As if the strike zone were not big enough, nature keeps throwing spitballs at us. One such pitch is a relatively new fungal infection, Candida auris. The pathogen was first identified in a Japanese patient in 2009. Unlike most Candida species, C. auris is often resistant to many antifungal drugs. It can persist on surfaces for weeks and spread easily in healthcare settings.
It becomes a health problem when it colonizes subjects whose health is fragile before infection. Thus, it affects hospitalized patients, ICU patients, those with central lines, ventilators, or catheters, people with weakened immune systems, and residents of nursing homes or long-term acute care facilities. Thus, it is a disease of opportunity.
In an update posted on its website on Dec. 27, the Centers for Disease Control and Prevention said that during 2025, 7,702 cases of Candida auris were confirmed in 30 states. Nevada and California reported more than 2,000 cases each, while Texas and Illinois confirmed more than 800 and 600 cases, respectively. It has also been reported in dozens of countries.
DNA analysis of four distinct but drug-resistant strains of C. auris indicates an evolutionary divergence taking place at least 4,000 years ago, with a common leap among the four varieties into drug-resistance, possibly linked to widespread azole-type antifungal use in agriculture. This conclusion, however, remains speculative.
More than 90% of C. auris isolates are resistant to fluconazole, and as high as 73% of C. auris isolates are resistant to voriconazole, while other triazoles display better activity. Of isolates, 13% to 50% were reported to be resistant to amphotericin B, but most cultured organisms are susceptible to echinocandins. Echinocandins are a class of antifungal drugs that inhibit the synthesis of β-glucan in the fungal cell wall via noncompetitive inhibition of the enzyme 1,3-β-glucan synthase.
The fungus can colonize the skin of healthy individuals without causing disease. It can spread by contact with those with weakened immune systems and cause serious, often lethal disease. Thus, it can easily spread from healthy subjects via direct contact to patients already ill with life threatening results. Typical manifestations of infection with this organism are sepsis, wound infections, and otitis. Mortality of people with C. auris bloodstream infections ranges from 30 to 60%.
Cases have increased markedly since COVID-19, likely due to strained infection-control practices. It’s now considered an urgent antimicrobial resistance threat by the CDC. Infection control requires strict isolation.
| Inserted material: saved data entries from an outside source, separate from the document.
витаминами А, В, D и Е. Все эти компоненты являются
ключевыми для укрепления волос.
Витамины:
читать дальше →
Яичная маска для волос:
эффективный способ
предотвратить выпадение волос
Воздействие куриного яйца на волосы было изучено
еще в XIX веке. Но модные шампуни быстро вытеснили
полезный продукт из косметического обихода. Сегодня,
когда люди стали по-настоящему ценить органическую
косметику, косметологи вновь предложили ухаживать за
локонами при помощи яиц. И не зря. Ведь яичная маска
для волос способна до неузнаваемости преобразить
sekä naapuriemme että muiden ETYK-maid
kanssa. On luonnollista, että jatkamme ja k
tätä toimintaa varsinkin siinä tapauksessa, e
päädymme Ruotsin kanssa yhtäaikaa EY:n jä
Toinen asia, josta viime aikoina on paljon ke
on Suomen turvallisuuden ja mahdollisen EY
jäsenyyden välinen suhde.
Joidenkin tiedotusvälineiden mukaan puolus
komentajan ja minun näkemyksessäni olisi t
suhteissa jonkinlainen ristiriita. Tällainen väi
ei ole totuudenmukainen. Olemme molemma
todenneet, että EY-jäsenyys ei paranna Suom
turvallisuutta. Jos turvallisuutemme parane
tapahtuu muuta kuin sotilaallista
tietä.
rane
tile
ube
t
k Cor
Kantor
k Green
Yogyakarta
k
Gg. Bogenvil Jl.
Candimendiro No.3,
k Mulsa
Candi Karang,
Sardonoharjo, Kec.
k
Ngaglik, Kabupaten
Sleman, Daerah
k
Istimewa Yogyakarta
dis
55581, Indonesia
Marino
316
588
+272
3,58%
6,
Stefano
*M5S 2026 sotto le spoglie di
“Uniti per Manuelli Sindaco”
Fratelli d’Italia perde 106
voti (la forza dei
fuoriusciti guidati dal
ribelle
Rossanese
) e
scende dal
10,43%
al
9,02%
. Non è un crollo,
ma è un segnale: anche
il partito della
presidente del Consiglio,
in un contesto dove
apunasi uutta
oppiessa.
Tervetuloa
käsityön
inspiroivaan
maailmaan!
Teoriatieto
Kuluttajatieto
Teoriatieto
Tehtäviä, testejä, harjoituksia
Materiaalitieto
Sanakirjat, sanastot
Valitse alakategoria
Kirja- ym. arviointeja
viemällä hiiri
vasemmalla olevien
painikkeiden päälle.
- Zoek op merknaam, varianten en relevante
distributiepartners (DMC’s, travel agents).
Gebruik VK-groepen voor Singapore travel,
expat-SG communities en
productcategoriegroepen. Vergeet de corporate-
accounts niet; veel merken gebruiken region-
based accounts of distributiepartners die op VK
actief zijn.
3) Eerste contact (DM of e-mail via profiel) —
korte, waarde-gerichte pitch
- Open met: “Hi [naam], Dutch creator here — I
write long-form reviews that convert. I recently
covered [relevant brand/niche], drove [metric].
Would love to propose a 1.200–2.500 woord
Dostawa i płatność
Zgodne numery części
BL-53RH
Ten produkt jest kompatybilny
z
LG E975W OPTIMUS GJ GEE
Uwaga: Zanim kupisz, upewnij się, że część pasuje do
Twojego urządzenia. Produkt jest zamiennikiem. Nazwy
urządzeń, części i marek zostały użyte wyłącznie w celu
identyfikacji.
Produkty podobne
Special disinfectants are needed to kill the fungus on affected surfaces. Outbreaks are difficult and costly to control.
As there are many more carriers of the organism compared to infected patients, strict isolation of susceptible subjects is impossible. There are millions of chronically ill people in the US who are not only at risk from C. auris, but also from an army of other infectious pathogens. The best we can do is increase awareness of this problem so it can be recognized promptly and treated appropriately.
While a vaccine has been shown to be effective in mice, there is currently no human vaccine available. C. auris is not dangerous to the general public, but it represents a serious threat within healthcare settings, combining drug resistance, environmental persistence, and ease of transmission.